Almost anywhere you might find yourself in the world, chances are you’ll start your day off with a cup of coffee. Everyone has a preference: cappuccino, latte, black with a little sugar (or not), but your choices will be slightly different depending on what country you’re in. Coffee is prepared and drunk differently across the world, so it helps to know the lingo when you’re traveling before you try to order you morning cup of Joe.
If you’re in Australia, you may want your espresso as a “flat white,” which is a shot with a splash of steamed milk and milk foam (sounds a lot like the U.S. latte, doesn’t it?).
In Italy, meanwhile, coffee is serious business.

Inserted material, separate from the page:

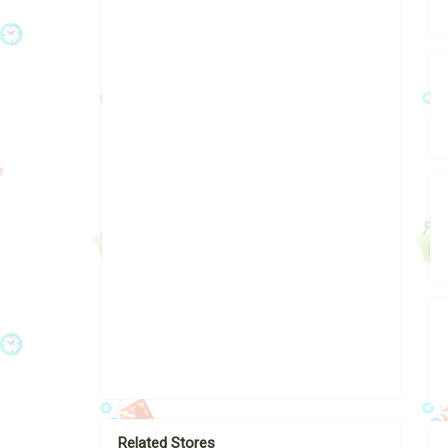
Related Stores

There are many different coffee creations and specialties, each with its own name, but most Italians drink a simple shot of espresso, with or without sugar — usually very short, or ristretto — or with steamed milk.
Coffee may be fairly ubiquitous these days, but many don’t know it originally came from the Horn of Africa and, according to legend, the Ethiopian province of Kaffa. Slaves would chew the coffee cherries for energy and took them to Yemen where it was cultivated in the early fifteenth century. It made its way to Europe, finally, in the seventeenth century, when the Dutch started growing the plants in greenhouses. Today it’s a multi-billion dollar industry that has set up shop in scores of countries across the globe and is drunk in hundreds of different ways
Read on to find out more about the ways people drink coffee around the world.
What has long been the rage in Australia has now officially made its way to North America and is being introduced to Starbucks across America and Canada: The flat white. It is said to have originated in Australia in the 1980s, yet the true origin of it is heavily disputed, as New Zealand lays claim to its creation as well (recalling the two countries' ongoing dispute over the origin of the fruit-studded meringue called Pavlova). A flat white calls for either a single or double shot of espresso, milk that is steamed to a smooth texture, and is served in a cappucino cup.
Wiener Melange is a specialty coffee whose name means "Viennese blend" in German, and it’s very similar to a cappuccino. It is customarily served as a double espresso shot, or sometimes a weaker brew, in a large coffee cup that is topped with steaming milk and milk foam. Other versions involved adding an egg yolk topped with two sugars to the double espresso before adding whipped cream.